37話 センエースは童貞の子沢山。
37話 センエースは童貞の子沢山。
「マジであんたを助ける気はない。あんたのことは、普通に死んでほしいと思っとる。ただ『あたしが助けんかったから死んだ』とか、そういう扱いになるんがキモいだけ。死ぬにしても、あたしの関係ないどこかで、ひっそり死んでくれ。あたしの心にわずかでも引っかかるな、鬱陶しい」
言い終えると同時、
――ロキが両手を広げて見せた。
歓迎のシルエット。
笑顔は柔らかいが、目は冷たい。
「よくきてくれた」
ロキはニコニコと微笑み、軽く頭を下げる。
「さあ、それでは、センエースについて、知っていることを全て話してもらうか。嘘をつかずに、素直に話せば、『君の大事な親友』は傷つかずに済む」
「実はセンエースは未来人で宇宙人で超能力者で異世界人なんや。あと、世界を思い通りに改変できる神っぽい力を持っとる。
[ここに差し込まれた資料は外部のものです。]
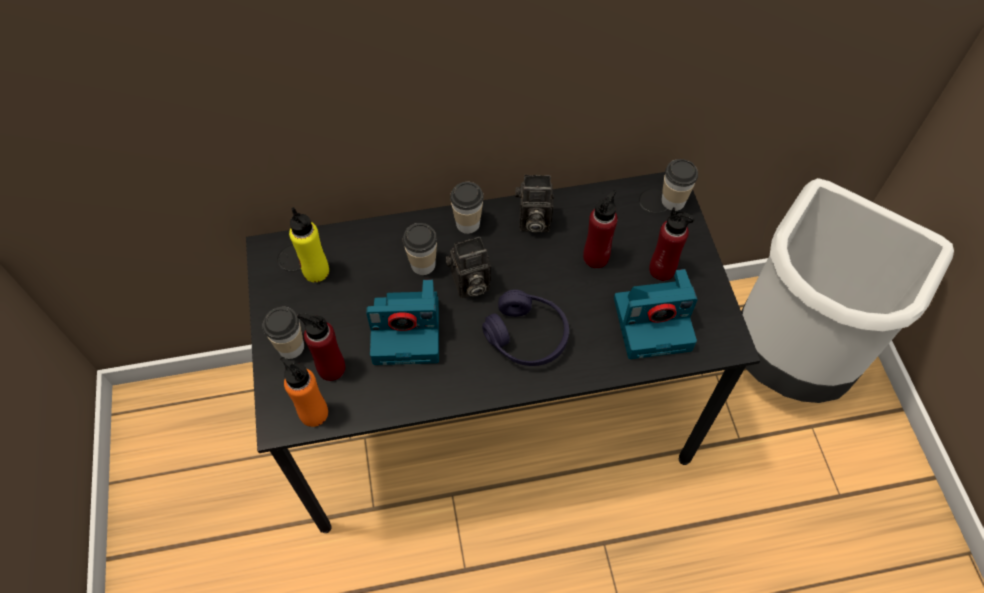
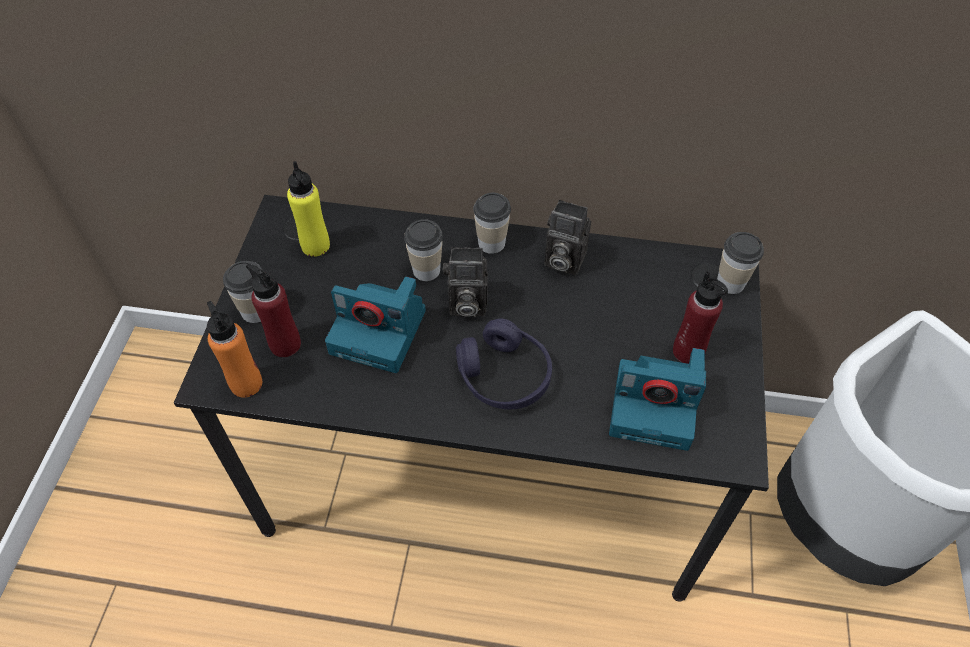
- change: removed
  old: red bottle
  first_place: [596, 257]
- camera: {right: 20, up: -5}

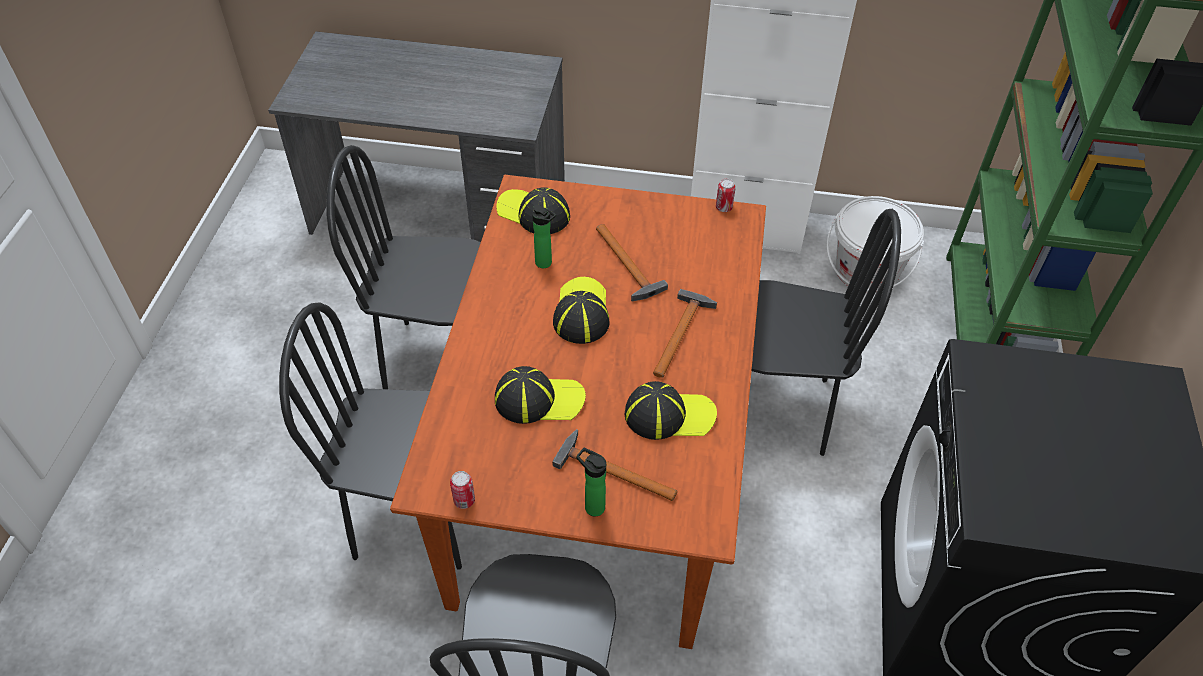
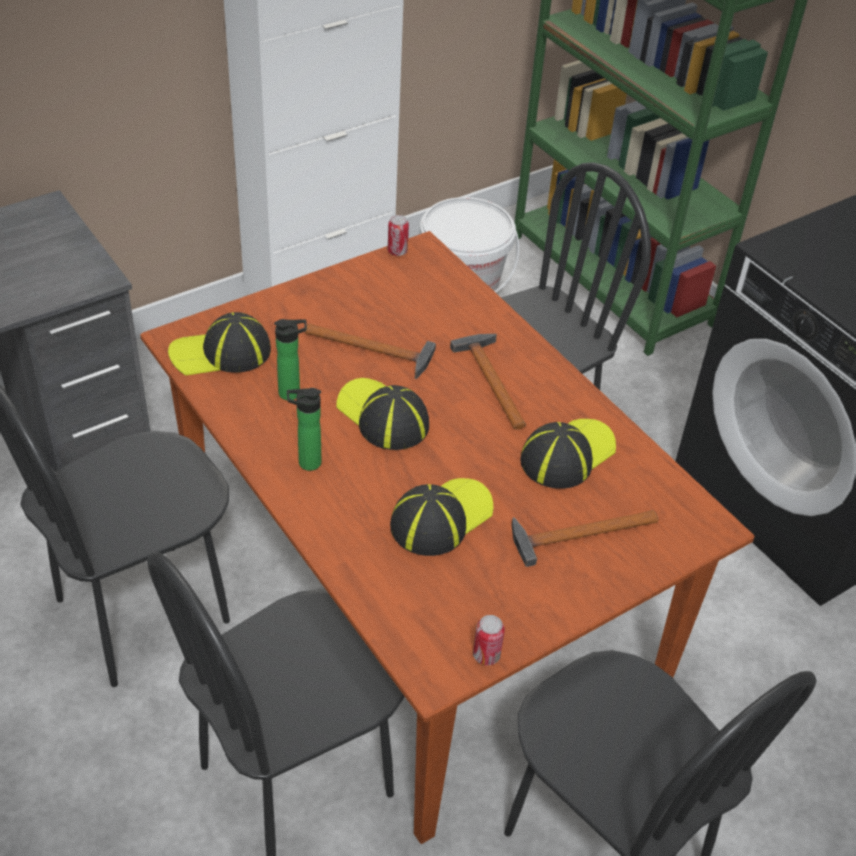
- change: moved
  old: bottle
  first_place: [592, 506]
  second_place: [306, 463]
- camera: {right: -45, up: -5}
また、地元では『世界を大いに盛り上げるセンエースの団(SOS団)』立ち上げた」
「……」
「悩みは友達がいないことと、童貞であること、にもかかわらず子沢山すぎて、『名前を覚えきれてない孫』が山ほどおること。実は才能がなくて、根暗で陰キャで、キモオタ。性格は情緒不安定やけど芯が通っとる。孤独主義者で、世紀末リーダー気質で、ほかに――」
そこで、ロキはナイフをきらめかせて、
ユズの頬に傷をつけた。
血が跳ねて、ユズが悲鳴をあげる。
トコの目がキュっとなった。
ロキはしなやかに微笑んで、
「……それ以上……テキトーな戯言をほざくのであれば……今度は彼女の指を切り落とす」
「……」
「センエースについて知っていることを簡潔に述べよ」
「……センエースのことなんか知らん。逆に、なんで知っとると思うんや」
「転生文学センエースの作者なのだろう? なら、知っていてもおかしくないと思うが?」
トコはちらとユズへ目を流し、短く舌打ちする。
「……口の軽い女やのう」
呆れが混じった、乾いた声。
ユズは唇を噛むしかない。
ロキが肩をすくめ、軽い調子で添える。
「彼女を責めないであげてほしいね。一般人にしては粘った方だよ。最初は君の秘密に関して嘘をついて、俺を騙そうとした。ただ、俺の前で嘘は貫けないというだけの話さ」
「あ、そう。まあ、どうでもいいけど」
トコは一歩、前へ出た。
つま先が床の油膜をかすめ、体重が下へ沈む。
背すじはまっすぐ、顎は引き、両こぶしが胸の前で浮く。
準備完了――なかなか堂の入ったファイティングポーズ。